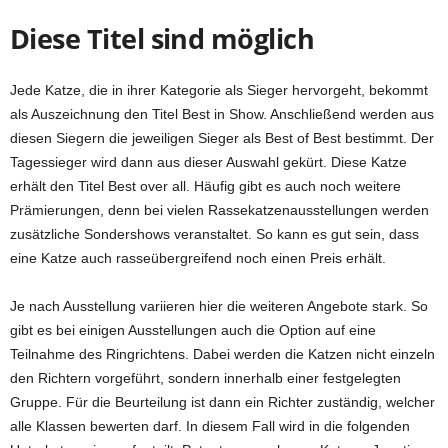
Diese Titel sind möglich
Jede Katze, die in ihrer Kategorie als Sieger hervorgeht, bekommt
als Auszeichnung den Titel Best in Show. Anschließend werden aus
diesen Siegern die jeweiligen Sieger als Best of Best bestimmt. Der
Tagessieger wird dann aus dieser Auswahl gekürt. Diese Katze
erhält den Titel Best over all. Häufig gibt es auch noch weitere
Prämierungen, denn bei vielen Rassekatzenausstellungen werden
zusätzliche Sondershows veranstaltet. So kann es gut sein, dass
eine Katze auch rasseübergreifend noch einen Preis erhält.
Je nach Ausstellung variieren hier die weiteren Angebote stark. So
gibt es bei einigen Ausstellungen auch die Option auf eine
Teilnahme des Ringrichtens. Dabei werden die Katzen nicht einzeln
den Richtern vorgeführt, sondern innerhalb einer festgelegten
Gruppe. Für die Beurteilung ist dann ein Richter zuständig, welcher
alle Klassen bewerten darf. In diesem Fall wird in die folgenden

→ Problem to work on:
Look through the material above for the string "noch" and copy each line that has it.

→ Response for this exercise:
erhält den Titel Best over all. Häufig gibt es auch noch weitere
eine Katze auch rasseübergreifend noch einen Preis erhält.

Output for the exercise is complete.